Рыть могилу на лугу за домом пришлось Лоику, под яблонями, которые укрывали его от солнца, а позже будут укрывать и беднягу Жана. Место было поэтичное, четыре яблони стояли как четыре свечи; если бы это зависело от него, Лоик охотно выбрал бы такое местечко и для своих бренных останков.
Маленький Брюно, конечно, был отъявленной сволочью. По словам Мориса, земля здесь была как пух; благодаря его советам, Лоик узнал, как пользоваться лопатой, но ему понадобилось более двух часов, чтобы расчистить необходимое для могилы пространство.
Когда он вернулся на ферму, Люс и Мемлинг уже ожидали его, сидя на стульях с серьезным видом, одетые в темное, готовые к похоронам. Было одиннадцать часов утра, и фермерша, пока Лоик рыл могилу, заботливо положила несколько цветков на грудь умершему и вложила ему в руки распятие, сделанное из двух перекрещенных палочек, соединенных красивой черной лентой. Эта подчеркнутая убогость и попытка хоть как-то украсить похороны делали все приготовления отчаянно трогательными. К тому же Люс, в костюме цвета морской волны, принялась так рыдать, что и камни могли последовать ее примеру. В этот момент на кухне появилась Диана Лессинг, вся в черном, в костюме от Шанель, под невообразимой вуалью и на таких высоких каблуках, каких Лоику никогда в жизни и видеть не приходилось.

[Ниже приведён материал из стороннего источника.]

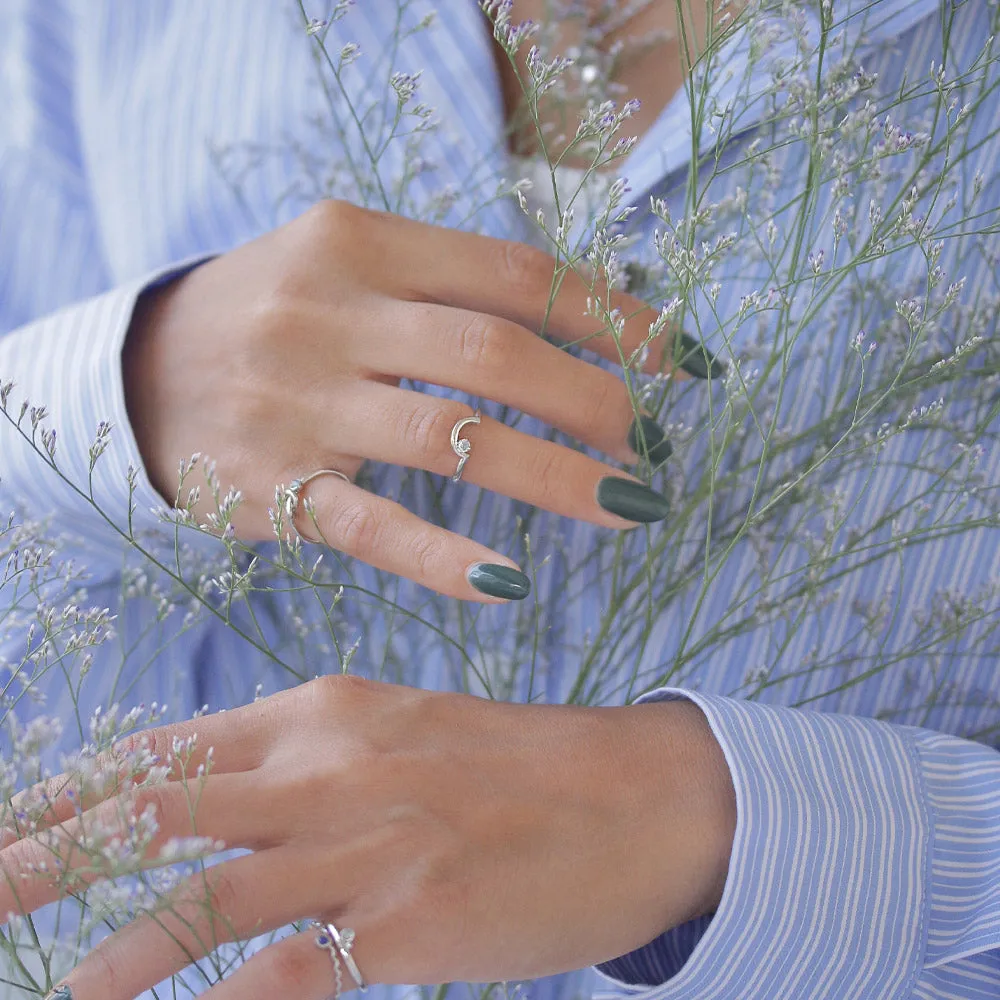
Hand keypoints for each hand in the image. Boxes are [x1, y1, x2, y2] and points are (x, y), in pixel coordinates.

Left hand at [3, 676, 735, 998]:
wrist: (637, 790)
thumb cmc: (518, 765)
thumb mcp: (400, 733)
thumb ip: (311, 763)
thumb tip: (227, 801)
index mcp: (322, 713)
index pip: (166, 753)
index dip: (73, 795)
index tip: (8, 827)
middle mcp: (328, 766)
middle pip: (157, 813)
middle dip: (44, 856)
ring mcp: (365, 843)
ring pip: (197, 900)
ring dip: (103, 956)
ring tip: (37, 990)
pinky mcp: (408, 920)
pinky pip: (280, 976)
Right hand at [123, 200, 693, 601]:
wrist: (136, 373)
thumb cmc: (269, 315)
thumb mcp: (344, 265)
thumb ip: (445, 282)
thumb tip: (585, 317)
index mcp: (358, 242)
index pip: (513, 272)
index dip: (610, 315)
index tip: (677, 358)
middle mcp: (328, 312)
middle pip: (495, 352)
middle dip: (598, 400)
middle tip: (657, 443)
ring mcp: (297, 402)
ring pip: (452, 439)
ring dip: (557, 477)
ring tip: (630, 506)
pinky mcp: (275, 487)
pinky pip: (376, 526)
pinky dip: (449, 558)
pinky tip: (512, 582)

Впрочем, эти траурные одеяния не нарушили ее расположения Духа.
– Довольно же плакать, Люс! В конце концов, он был всего лишь...
Она затормозила обоими каблуками перед словом «шофер» и заменила его «человеком, которого вы не так уж хорошо знали».
– Он служил у нас пять лет, – сказала Люс сквозь рыдания. – Я видела его каждый день, мы так мило беседовали, когда были вдвоем в машине.
– Но все же вы его не так уж хорошо знали! – повторила Диана, приведя тем самым в изумление семейство Анри: как можно плохо знать человека, с которым каждый день в течение пяти лет так мило беседуешь наедине в машине. И Диана с твердостью добавила:
– Брюно не придет? Вот что я должна сказать вам, Люс: если бы я связалась с таким типом, я бы не стала дожидаться, пока его расстреляют, а сама бы немедленно бросила его!
Но, говоря это, она обращалась к Лоику, как будто Люс была слишком малодушна, чтобы понять ее.
Фермерша вместе с сыном погрузила Жана на повозку, туда же положили и несколько цветков. Морис вел под уздцы лошадь, следом шли три женщины, Лоик отставал от них на два шага. Рыдания Люс возобновились с новой силой, и у него перехватило горло. Какая же глупость! Какая ужасная глупость эта нелепая смерть человека на дороге, на глазах и по вине тех людей, для кого он был лишь частью обстановки, и не самой значительной частью! Телега медленно въехала на луг, и Диана двинулась за ней с удвоенной энергией, так как тащила за руку Люс. Она широко шагнула раз, затем другой и вдруг резко остановилась, замерев в позе бегуньи, воплощенной в мраморе. Ибо ее высокие каблуки, попав в вязкую почву, удерживали ее так же крепко, как каменные опоры держат в лагуне венецианские дворцы. При этом она потянула назад за локоть только что набравшую скорость Люс, и та, чтобы сохранить равновесие, принялась изо всех сил махать руками, что, впрочем, все равно не спасло бы ее от падения, если бы Мемлинг не подхватила ее на лету.
Арлет повернулась к Диане. Та, с блуждающим взглядом и с высоко поднятой головой, походила на окаменевших дочерей Лота после трагедии Содома и Гоморры. Тем временем безучастные к разыгравшейся драме Морис и его лошадь продолжали свой путь. Диана бросила на Лоика взгляд, одновременно властный и отчаянный.